While no reasons were given for the Nunieh’s sack, reports indicate that she had fallen out with Akpabio and the minister had promised to deal with her, a threat he obviously made good on. Well, Akpabio appointed, Akpabio sacked. Period.
Nunieh does not deserve pity, some have argued, and it is no surprise that there are no murmurs anywhere because she made herself available for Akpabio’s scheme to be used to scuttle the constitution of a proper Board for the commission with the reward of heading the interim management committee. It is particularly shameful because she did this just after she was announced as a member of the Board appointed by President Buhari to represent Rivers State and had made an appearance before the Police Federal Investigation Bureau for scrutiny as demanded of all nominees. That board was eventually approved by the senate on November 5th 2019, a week after the IMC was set up. She sold herself cheap and got just what she deserved. Hers is the case of a classical use-and-dump.

Yet, while one is tempted to sit back and say that Nunieh deserves what has come her way having made herself an accomplice in Akpabio’s scheme to personally control the NDDC through the interim management committee just when the president had appointed a substantive board and sent the names for screening by the senate, her sack and the appointment of new members into the IMC barely four months after the committee was set up renews the questions over the propriety of the ad-hoc arrangement which the minister has trumpeted as necessary to supervise the forensic audit. The appointment drew protests from various groups in the region who wondered why a board that was nominated should be so whimsically set aside for a committee answerable only to the minister. Groups such as the Ijaw Youth Council, Urhobo Progressive Movement, Itsekiri Progressive Front, Oron Movement and several influential voices were loud in protesting, insisting that the IMC was Akpabio’s plan to control the agency directly. Eric Omare, president of Ijaw Youth Council, the foremost youth association in the Niger Delta, said in a press statement issued on October 29 2019, the day the Nunieh committee was announced: “The activities of Chief Akpabio since his appointment as Minister of Niger Delta Affairs have led to instability and confusion in the Niger Delta region especially with respect to the management of the NDDC. We make bold to state that Akpabio’s intention in setting up an interim management committee with one of his political loyalist Chief Ibanga Bassey Etang as Acting Executive Director, Finance and Administration is to use the NDDC to promote personal aggrandizement at the expense of the development of the Niger Delta region.”

++++++++++++++++++++

| Study questions |
[A] Write out the part of the passage about Nunieh's sack that opens with the words containing "Nunieh does not" and closes with "a classical use-and-dump.".
[B] For each statement, answer yes or no according to the passage about Nunieh's sack, and quote the words that decide it: (i) The senate approved the board appointed by President Buhari on November 5th 2019. (ii) Eric Omare issued his press statement a week after the Nunieh committee was announced. (iii) Nunieh's sack came barely four months after the committee was set up.
Base every answer on the passage about Nunieh's sack alone.

| Data below |
++++++++++++++++++++

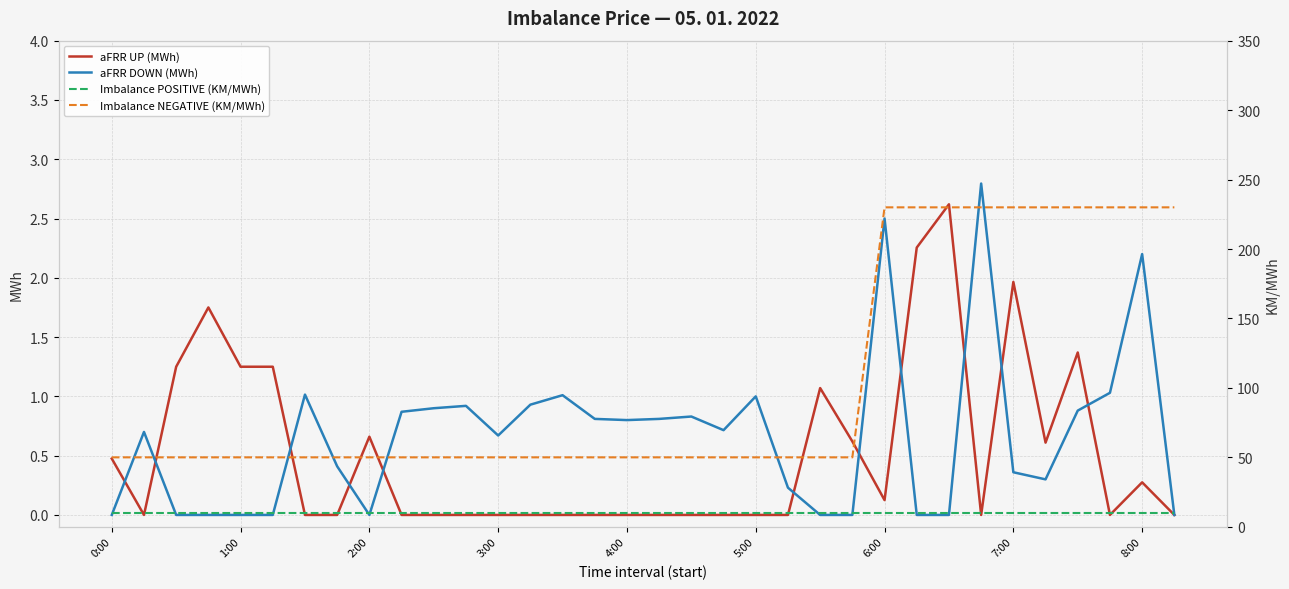

True or false: Imbalance POSITIVE (KM/MWh) and Imbalance NEGATIVE (KM/MWh) intersect in this chart.

False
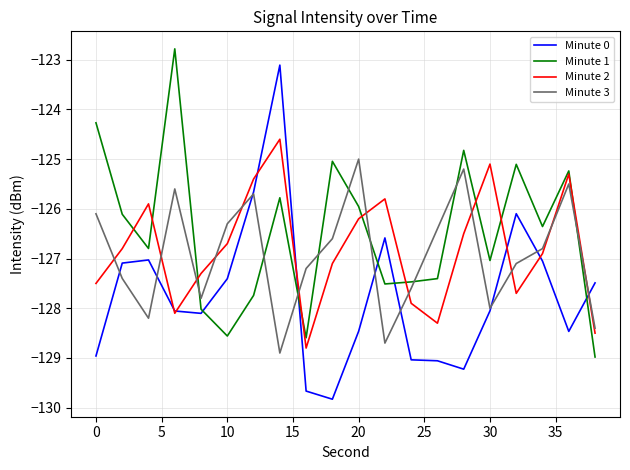

List the series in order of their peak value, highest first.

Minute 1, Minute 0, Minute 2, Minute 3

++++++++++++++++++++

| Task-by-task solutions |
[A]
Nunieh does not deserve pity, some have argued, and it is no surprise that there are no murmurs anywhere because she made herself available for Akpabio’s scheme to be used to scuttle the constitution of a proper Board for the commission with the reward of heading the interim management committee. It is particularly shameful because she did this just after she was announced as a member of the Board appointed by President Buhari to represent Rivers State and had made an appearance before the Police Federal Investigation Bureau for scrutiny as demanded of all nominees. That board was eventually approved by the senate on November 5th 2019, a week after the IMC was set up. She sold herself cheap and got just what she deserved. Hers is the case of a classical use-and-dump.

[B]
(i) Yes: "That board was eventually approved by the senate on November 5th 2019"
(ii) No: "in a press statement issued on October 29 2019, the day the Nunieh committee was announced"
(iii) Yes: "her sack and the appointment of new members into the IMC barely four months after the committee was set up"